(EXERCISE GOAL):
Please pull out every line in the rows below that contains the word "receive", copying each one in full.
(DATA EXTRACT begins)
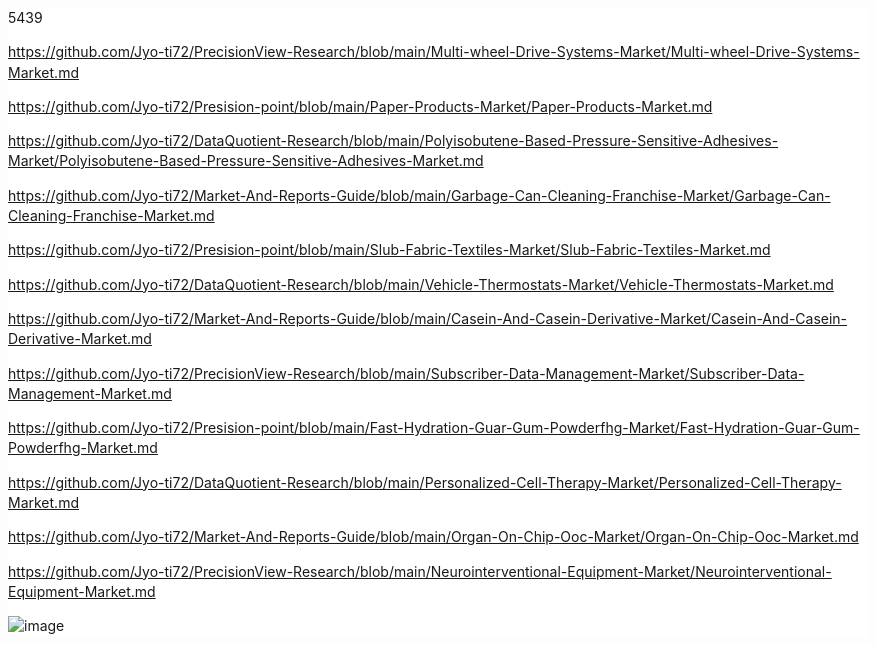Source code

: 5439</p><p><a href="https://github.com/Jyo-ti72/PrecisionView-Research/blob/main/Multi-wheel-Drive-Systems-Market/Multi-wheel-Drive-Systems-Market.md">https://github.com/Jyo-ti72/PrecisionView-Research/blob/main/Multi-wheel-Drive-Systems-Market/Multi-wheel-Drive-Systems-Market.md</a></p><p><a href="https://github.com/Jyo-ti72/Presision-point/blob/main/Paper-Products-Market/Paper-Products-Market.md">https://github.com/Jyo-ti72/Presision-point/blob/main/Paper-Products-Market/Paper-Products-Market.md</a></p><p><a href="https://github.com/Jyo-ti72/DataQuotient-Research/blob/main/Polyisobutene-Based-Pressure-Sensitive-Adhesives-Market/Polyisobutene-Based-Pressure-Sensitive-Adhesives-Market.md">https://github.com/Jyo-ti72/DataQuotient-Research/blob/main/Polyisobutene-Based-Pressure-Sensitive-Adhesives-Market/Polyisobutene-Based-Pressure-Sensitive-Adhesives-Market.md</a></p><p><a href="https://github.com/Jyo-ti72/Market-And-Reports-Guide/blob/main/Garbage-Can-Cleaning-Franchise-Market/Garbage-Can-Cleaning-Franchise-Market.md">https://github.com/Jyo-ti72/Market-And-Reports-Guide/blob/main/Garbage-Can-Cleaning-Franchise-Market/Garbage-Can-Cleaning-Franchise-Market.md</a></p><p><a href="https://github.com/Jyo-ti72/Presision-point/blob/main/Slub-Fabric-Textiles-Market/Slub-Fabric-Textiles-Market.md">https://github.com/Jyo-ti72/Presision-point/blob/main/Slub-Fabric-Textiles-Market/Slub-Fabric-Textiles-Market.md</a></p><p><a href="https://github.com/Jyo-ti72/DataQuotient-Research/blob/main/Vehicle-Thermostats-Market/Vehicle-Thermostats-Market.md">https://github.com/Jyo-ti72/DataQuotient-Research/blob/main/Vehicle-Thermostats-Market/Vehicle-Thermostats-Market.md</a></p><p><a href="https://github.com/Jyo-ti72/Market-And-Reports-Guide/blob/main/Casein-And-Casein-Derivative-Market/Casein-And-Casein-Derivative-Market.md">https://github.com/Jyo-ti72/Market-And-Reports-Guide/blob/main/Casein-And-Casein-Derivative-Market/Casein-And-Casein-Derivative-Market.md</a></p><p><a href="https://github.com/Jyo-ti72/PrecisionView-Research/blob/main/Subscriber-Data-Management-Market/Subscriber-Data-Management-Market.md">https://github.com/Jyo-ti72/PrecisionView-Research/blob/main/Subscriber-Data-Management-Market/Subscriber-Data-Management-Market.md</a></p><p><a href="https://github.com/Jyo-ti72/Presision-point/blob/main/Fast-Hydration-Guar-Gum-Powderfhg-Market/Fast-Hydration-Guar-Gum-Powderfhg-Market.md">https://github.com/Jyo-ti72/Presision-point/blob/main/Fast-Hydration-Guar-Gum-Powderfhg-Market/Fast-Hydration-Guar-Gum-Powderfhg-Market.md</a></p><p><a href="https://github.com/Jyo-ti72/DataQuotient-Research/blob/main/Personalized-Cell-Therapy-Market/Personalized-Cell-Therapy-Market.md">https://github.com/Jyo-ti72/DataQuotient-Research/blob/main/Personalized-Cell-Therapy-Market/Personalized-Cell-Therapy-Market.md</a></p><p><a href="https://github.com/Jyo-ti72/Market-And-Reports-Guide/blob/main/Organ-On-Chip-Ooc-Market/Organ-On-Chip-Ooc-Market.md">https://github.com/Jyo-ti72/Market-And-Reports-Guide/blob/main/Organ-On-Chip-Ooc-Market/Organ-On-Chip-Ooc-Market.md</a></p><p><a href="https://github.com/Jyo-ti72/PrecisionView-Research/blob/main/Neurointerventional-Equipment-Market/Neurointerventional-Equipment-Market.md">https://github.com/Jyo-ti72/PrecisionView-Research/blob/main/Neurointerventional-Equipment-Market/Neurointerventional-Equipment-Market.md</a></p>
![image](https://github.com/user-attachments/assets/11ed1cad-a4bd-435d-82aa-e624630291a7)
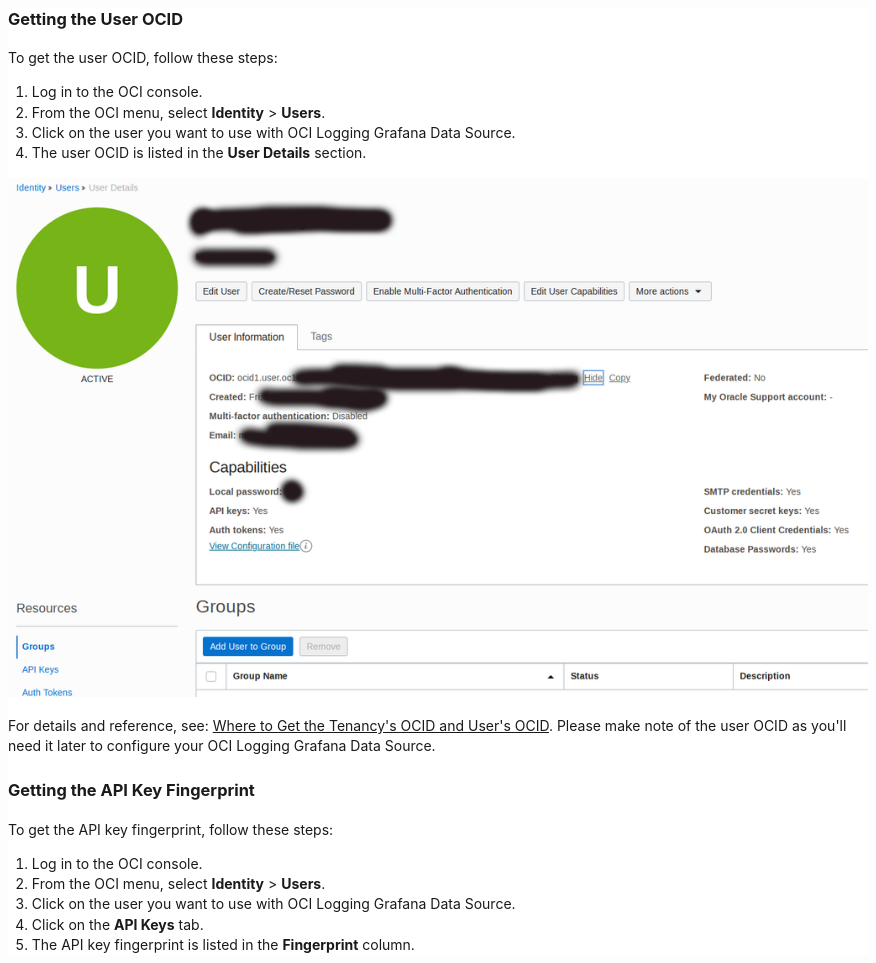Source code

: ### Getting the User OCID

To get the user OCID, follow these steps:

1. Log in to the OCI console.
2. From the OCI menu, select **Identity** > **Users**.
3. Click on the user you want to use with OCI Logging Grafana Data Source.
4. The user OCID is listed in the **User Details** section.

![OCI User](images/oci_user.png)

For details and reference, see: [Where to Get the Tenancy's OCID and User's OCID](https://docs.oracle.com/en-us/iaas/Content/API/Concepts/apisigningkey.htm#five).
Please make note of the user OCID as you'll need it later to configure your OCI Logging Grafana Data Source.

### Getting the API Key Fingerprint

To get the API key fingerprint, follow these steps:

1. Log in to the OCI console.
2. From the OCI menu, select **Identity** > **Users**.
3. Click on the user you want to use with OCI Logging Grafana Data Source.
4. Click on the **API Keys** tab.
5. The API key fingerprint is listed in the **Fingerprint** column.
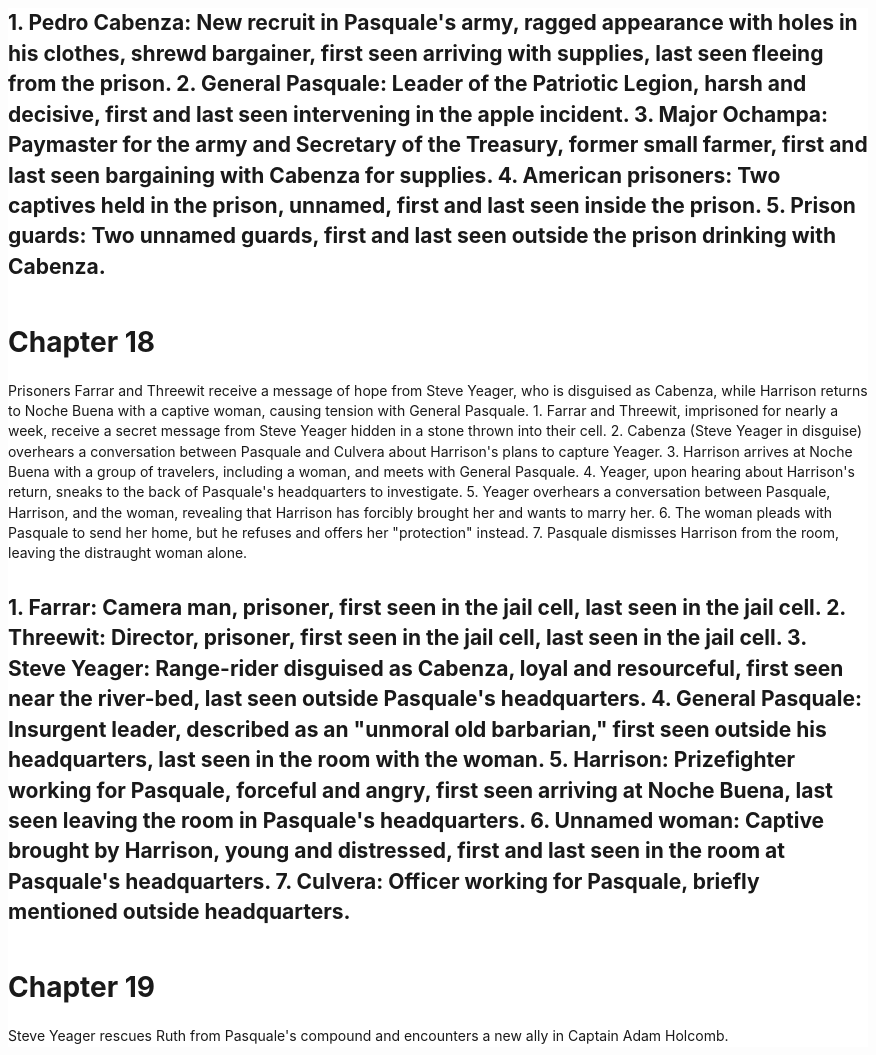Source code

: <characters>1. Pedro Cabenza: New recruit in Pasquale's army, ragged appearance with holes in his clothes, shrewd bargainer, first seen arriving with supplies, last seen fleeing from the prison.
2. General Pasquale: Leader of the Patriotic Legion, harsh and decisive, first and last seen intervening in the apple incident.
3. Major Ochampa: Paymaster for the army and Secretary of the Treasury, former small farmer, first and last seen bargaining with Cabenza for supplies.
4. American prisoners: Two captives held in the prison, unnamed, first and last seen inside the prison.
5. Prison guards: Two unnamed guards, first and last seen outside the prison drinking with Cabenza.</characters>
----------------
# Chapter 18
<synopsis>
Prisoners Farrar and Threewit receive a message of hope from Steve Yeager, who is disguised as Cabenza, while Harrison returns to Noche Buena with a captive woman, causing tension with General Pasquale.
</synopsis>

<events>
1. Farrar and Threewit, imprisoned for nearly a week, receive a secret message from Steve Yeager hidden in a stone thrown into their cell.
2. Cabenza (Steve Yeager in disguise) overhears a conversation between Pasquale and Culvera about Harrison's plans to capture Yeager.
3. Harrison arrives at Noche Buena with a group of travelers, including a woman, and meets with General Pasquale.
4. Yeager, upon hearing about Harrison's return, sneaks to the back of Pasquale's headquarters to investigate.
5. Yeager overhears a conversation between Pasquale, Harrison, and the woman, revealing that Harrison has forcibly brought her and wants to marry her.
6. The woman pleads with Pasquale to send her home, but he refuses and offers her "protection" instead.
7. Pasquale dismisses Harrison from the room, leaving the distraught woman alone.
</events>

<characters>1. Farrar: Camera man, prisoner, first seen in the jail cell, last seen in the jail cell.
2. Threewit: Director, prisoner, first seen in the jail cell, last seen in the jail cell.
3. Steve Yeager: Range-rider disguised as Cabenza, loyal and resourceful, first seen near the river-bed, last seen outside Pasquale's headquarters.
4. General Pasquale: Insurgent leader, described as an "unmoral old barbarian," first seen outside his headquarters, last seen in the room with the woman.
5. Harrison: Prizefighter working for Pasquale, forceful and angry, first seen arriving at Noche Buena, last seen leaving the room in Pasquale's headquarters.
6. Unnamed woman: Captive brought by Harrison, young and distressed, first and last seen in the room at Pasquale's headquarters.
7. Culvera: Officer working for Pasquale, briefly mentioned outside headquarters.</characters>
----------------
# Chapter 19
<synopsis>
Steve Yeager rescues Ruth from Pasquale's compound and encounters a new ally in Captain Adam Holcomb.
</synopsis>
(DATA EXTRACT ends)
(SOLVED EXERCISE):
Prisoners Farrar and Threewit receive a message of hope from Steve Yeager, who is disguised as Cabenza, while Harrison returns to Noche Buena with a captive woman, causing tension with General Pasquale.
1. Farrar and Threewit, imprisoned for nearly a week, receive a secret message from Steve Yeager hidden in a stone thrown into their cell.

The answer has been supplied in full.